John Adams, for his part, would go to his grave believing that the rise of an American aristocracy was inevitable, as the history of virtually every other nation he had ever studied amply demonstrated.  Rather than forestall it, he felt its inevitable rise should be accounted for in the government's structures, and he believed that this was the chief reason for states and the national government to have a bicameral legislature, as the Senate of any state or national government would inevitably become the place where the aristocrats' views were promulgated, to be checked and balanced against the commoners' assembly or congressional house.  His publication of these views, in a treatise on government published in his waning years after his retirement from public service, did more to damage his reputation, then and now, than perhaps any other act in his life.  At the time he was labelled, at best, a crank, and at worst, a monarchist. And today it is argued that Adams clearly became irrelevant after his initial contributions to the fight for a congressional resolution of independence, as his time abroad as an ambassador to the United States, separated him from the developing political philosophies of the younger minds who were writing the Federalist Papers, in which the need for checks and balances were based upon entirely new premises.  

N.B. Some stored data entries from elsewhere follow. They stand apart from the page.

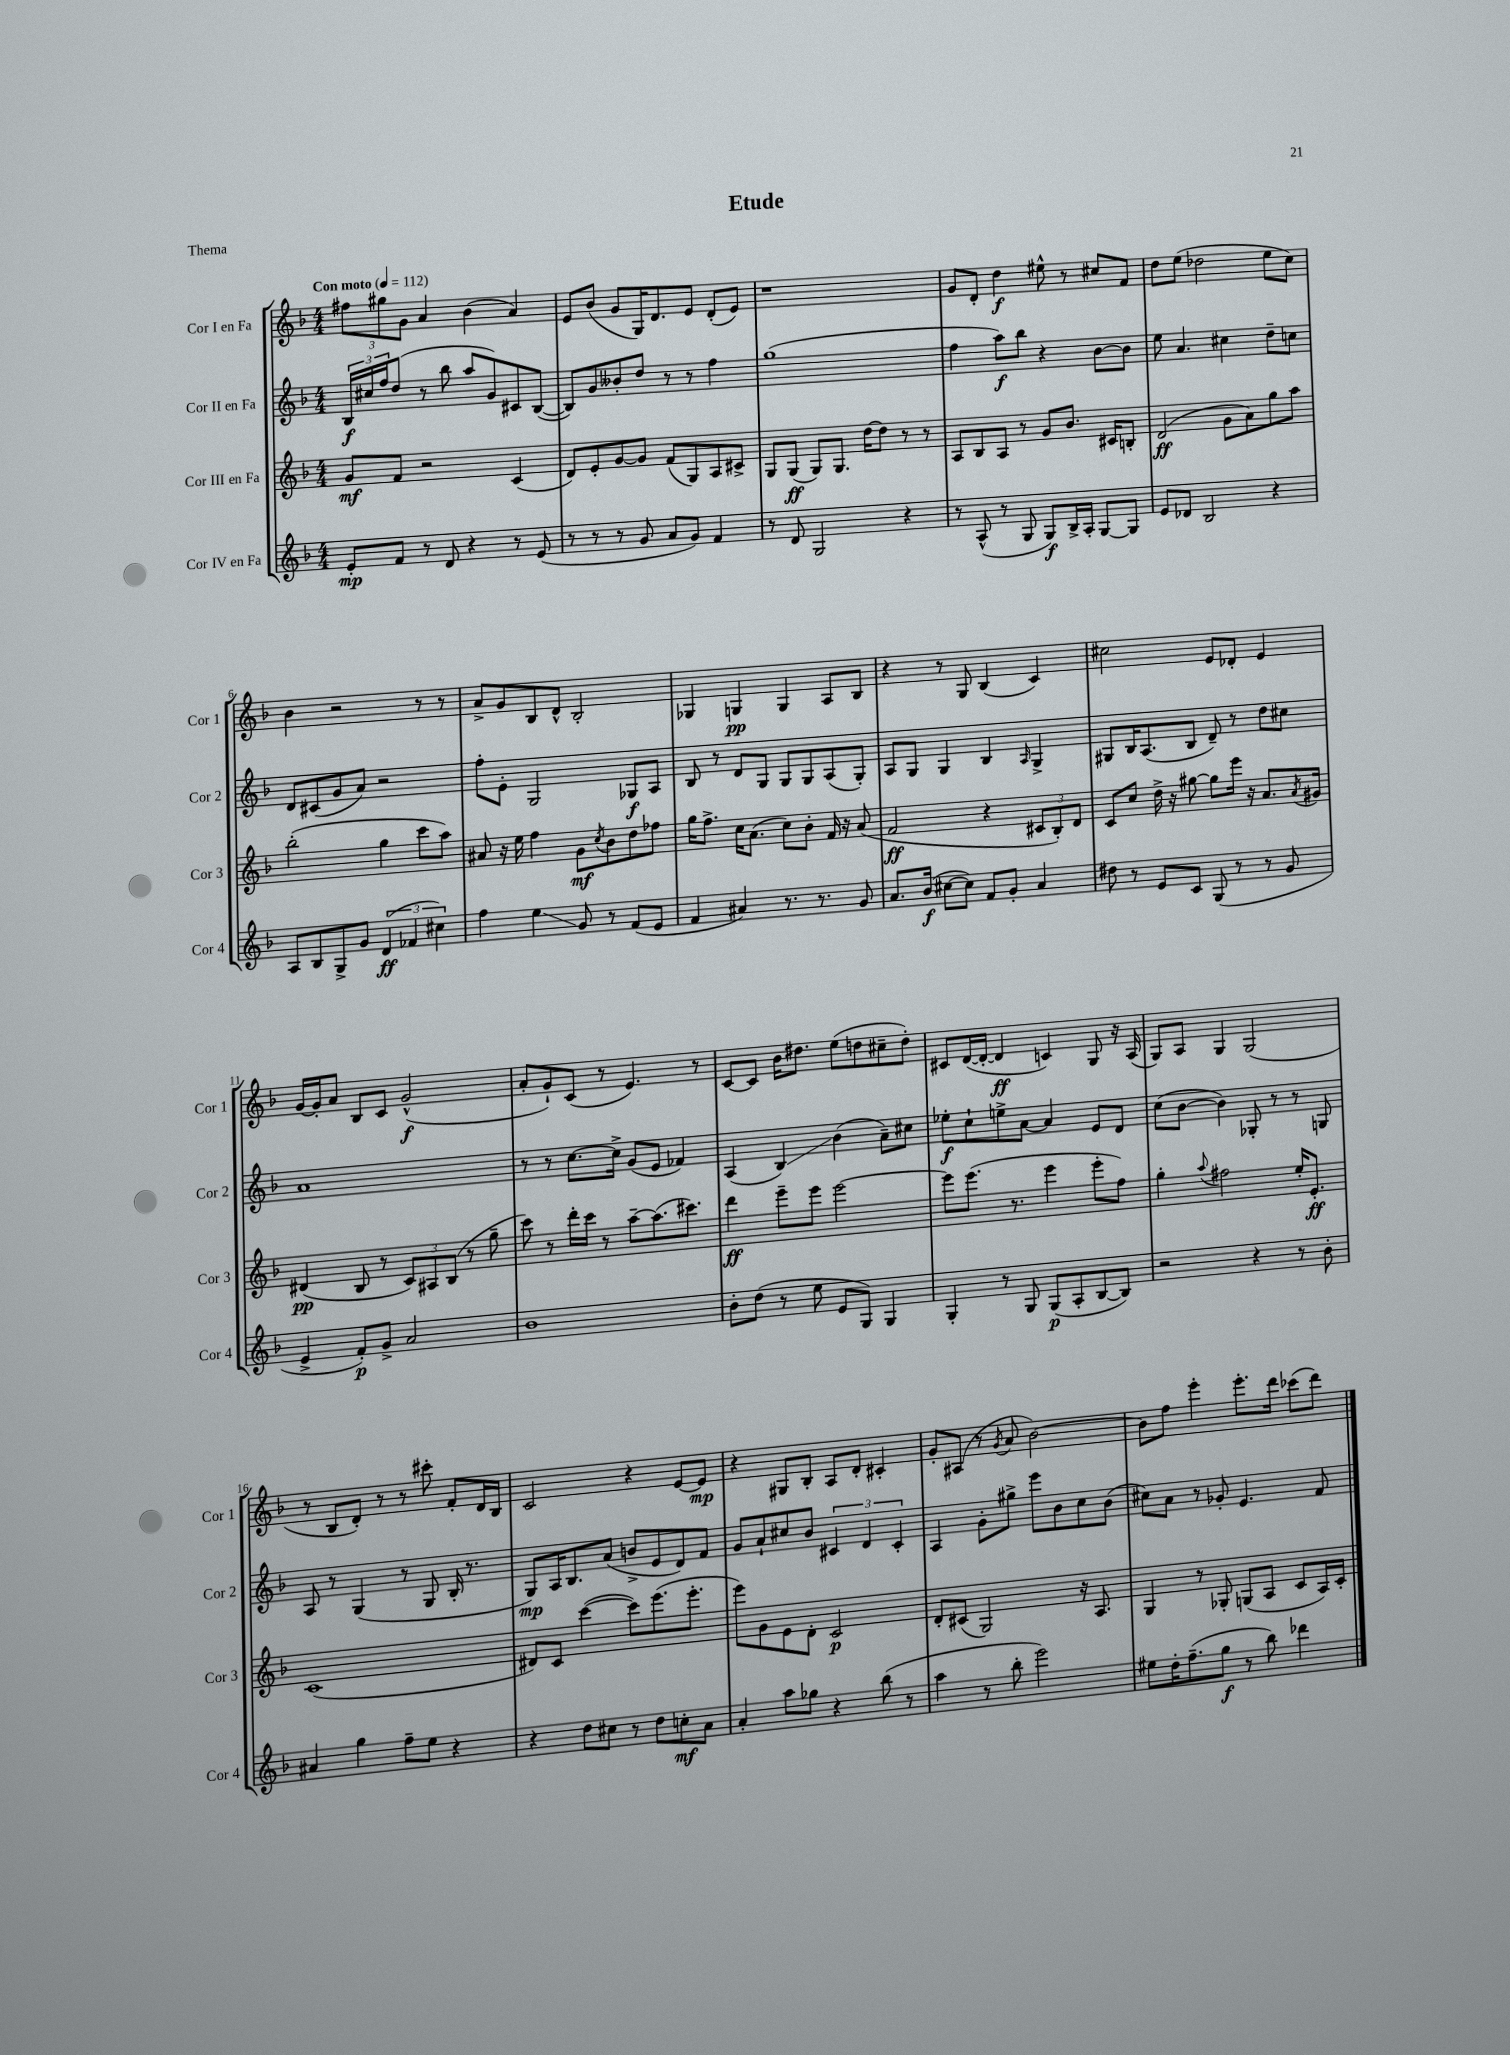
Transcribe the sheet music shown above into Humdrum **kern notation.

**kern	**kern	**kern	**kern
*staff4	*staff3	*staff2	*staff1
*clefG2	*clefG2	*clefG2	*clefG2
*k[b-]	*k[b-]	*k[b-]	*k[b-]
*M4/4	*M4/4	*M4/4	*M4/4
*MM112	*MM112	*MM112	*MM112
8e'	8g	24B-	12ff#
.	.	24cc#	.
.	.	24ff	12gg#
8f	8f	(8dd	.
.	.	.	12g
8r	2r	8r	4a
8d	.	8bb-	.
4r	.	8aa	(4b-
.	.	8g)	.
8r	(4c	8c#	4a)
(8e	.	([8B-	.
=	=	=	=
8r	8d)	8B-])	8e
8r	8e'	8g	(8b-
8r	[8g	8b--'	8g
8g	8g]	8dd	16G)
.	.	.	8.d
8a	(8f	8r	.
8g)	8G)	8r	8e
4f	8A	4ff	(8d'
.	8c#^	.	8e)
=	=	=	=
8r	8G	(1gg	1r
8d	(8G	.	.
2G	8G)	.	.
.	8.G	.	.
.	[16dd	.	.
.	8dd]	.	.
4r	8r	.	.
.	8r	.	.
=	=	=	=
8r	8A	4ff	8g
(8A^^	8B-	.	8d'
8r	8A	8aa)	4dd
8G	8r	8bb-	.
8G)	8g	4r	8ee#^^
16B-^	8.b-	.	8r
16A'	.	.	.
[8G	.	[8b-	8cc#
.	16c#	.	.
8G]	8B'	8b-]	8f
=	=	=	=
8e	(2d	8ee	8dd
8d-	.	4.a	(8ee
2B-	.	.	2dd-
.	8g	4cc#	.
.	8a)	.	.
4r	8gg	8dd~	8ee
.	8aa	8cc	8cc)
=	=	=	=
8A	(2bb-'	8d	4b-
8B-	.	(8c#	.
8G^	.	8g	2r
8g	.	8a)	.
(6d	4gg	2r	.
6f-	.	.	.
.	8ccc	.	8r
6cc#)	.	.	.
.	8aa)	.	8r
=	=	=	=
4ff	8a#	8ff'	8a^
.	16r	8e'	8g
.	16ee	.	.
4ee	4ff	2G	8B-
.	.	.	8d^^
8g	8g	.	2B-'
.	8qcc	.	.
8r	8b-	.	.
(8f	8dd	8G-	.
8e	8ff-	8A	.
=	=	=	=
4f	16gg	8B-	4G-
.	8.ff^	.	.
.	.	8r	.
4a#)	16cc	8d	4G
.	(8.a	.	.
.	.	8G	.
8.r	8cc)	8G	4G
.	8b-'	8G	.
8.r	.	.	.
.	16f	(8A	8A
.	16r	.	.
8g	(8a	8G')	8B-
=	=	=	=
8.a	2f	8A	4r
.	.	8G	.
(16b-	.	.	.
[8cc#	.	4G	8r
8cc#])	.	.	8G
8f	4r	4B-	(4B-
8g'	.	.	.
.	.	16qqA	.
4a	12c#	4G^	4c)
.	12B-')	.	.
.	12d	.	.
=	=	=	=
8dd#	8c	8G#	2cc#
8r	8cc	16B-	.
.	.	(8.A	.
8e	16dd^	.	.
.	16r	.	.
8c	[8gg#	8B-	.
(8G	8gg#]	8d~)	8e
8r	16eee	8r	8d-'
.	16r	.	.
8r	8.a	8dd	4e
8g	.	8cc#	.
.	8qa	.	.
.	16g#	.	.
=	=	=	=
4e^	(4d#	1a	[16g
.	.	.	16g']
.	.	.	8a
8f')	8B-	.	8B-
8g^	8r	.	8c
2a	12c)	.	(2g^^
.	12A#	.	.
.	(12B-	.	.
.	8r	.	.
.	8gg~	.	.
=	=	=	=
1b-	8ccc)	8r	8a'
.	8r	8r	8g`)
.	16ddd'	[8.cc	(8c
.	16ccc	.	.
.	8r	.	8r
.	.	16cc^]	.
.	[8aa~	(8g	4.e)
.	(8.aa]	8e	.
.	.	4f-)	.
.	8.ccc#)	.	.
.	.	.	8r
=	=	=	=
8b-'	4ddd	(4A	[8c
(8dd	.	.	8c]
8r	8eee~	4B-)	16b-
.	.	.	8.dd#
8ee	8eee	.	.
8e	[2eee	(4b-	(8ee
8G)	.	.	8dd
4G	.	8a~)	8cc#~
.	.	8cc#	8dd')
=	=	=	=
4G'	8eee]	8ee-'	8c#
.	(8.eee	8cc`	([16d
.	.	.	16d'_
8r	.	8ee^	4d]
.	8.r	.	.
8G	.	[8a	.
(8G	4eee	4a]	4c)
8A'	.	.	.
[8B-	8eee'	8e	8G
8B-])	8ff)	8d	16r
.	.	.	(16A
=	=	=	=
2r	4gg'	(8cc	8G)
.	.	[8b-	8A
.	8qqaa	.	.
.	2ff#	4b-])	4G
4r	.	8G-'	(2G
.	.	8r	.
8r	16ee'	8r	.
.	8.e'	.	.
8b-'	.	8G	.
=	=	=	=
4a#	(1c	8A	8r
.	.	8r	8B-
4gg	.	(4G	8d')
.	.	.	8r
8ff~	.	8r	8r
8ee	.	8G	8ccc#'
4r	.	16B-'	8f'
.	.	8.r	.
.	.	.	16d
.	.	.	16B-
=	=	=	=
4r	8d#)	8G)	2c
.	8c	16A	.
.	.	8.B-	.
8dd	([4ccc	.	.
8cc#	.	(8a	.
8r	8ccc])	8b^	4r
8dd	(8.eee	8e	.
8cc'	.	8d)	[8e
.	8.eee'	.	.
8a	.	8f	8e]
=	=	=	=
4a'	8eee)	8g	4r
.	8g	8a`	.
8aa	8e	8cc#	8G#
8gg-	8d'	8b-	8B-'
4r	2c	6c#	8A
.	.	.	8d'
.	.	6d	.
(8bb-	.	.	4c#'
.	.	6c#'	.
8r	.	.	.
=	=	=	=
4aa	8d'	4A	8g'
.	(8c#	.	(8A#
8r	2G)	8g'	8r
.	.	.	8qg
8bb-'	.	8gg#^	8a
2eee)	.	8eee	[2b-)
.	.	8b-	.
.	16r	8cc	.
.	8.A	.	.
.	.	(8b-	.
=	=	=	=
8ee#	4G	8cc#)	8b-]
16dd'	.	8a	8ff
(8.ff~	.	.	.
.	8r	8r	4eee'
8gg	8G-'	8g-'	.
8r	(8G	4.e	8.eee'
8bb-)	8A	.	.
.	.	.	16ddd
4ddd-	8c	.	(8ccc-
.	16A)	8f	8ddd)
.	16c'	.	.
==	==	==	==
*-	*-	*-	*-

This reaction demonstrates how early the fear of a rising aristocracy had waned once the Constitution was in place, as an increasingly larger and larger share of Americans, began demanding an increasingly egalitarian society, with such eventual consensus that the fear of any threat from an emerging aristocratic class soon dissipated. Today, we still worry about elites having too much power in our society, but these worries mainly focus on the very wealthy, or large multinational corporations.  If the wealth and power of these families and these corporations tends to be inherited, then the fears of an earlier generation about the emergence of an aristocracy may well still come to pass.  But nobody seems to think it will be titled or officially recognized; let alone given sole legal access to a Senate which has become the equivalent of the English House of Lords. Some might argue that an unnamed and invisible aristocracy might be even worse than an officially recognized one.  But until Bill Gates starts asking his fellow citizens to kiss his ring, the fear of an emergent aristocracy will likely remain in the past for some time to come.  

Sources: The Idea of America, Revolutionary Characters: What Made the Founders Different, and The Radicalism of the American Revolution, by Gordon S. Wood; American Creation and The Quartet by Joseph J. Ellis; John Adams by David McCullough; Washington, A Life and Alexander Hamilton, by Ron Chernow; Thomas Jefferson, the Art of Power by Jon Meacham; James Madison by Lynn Cheney.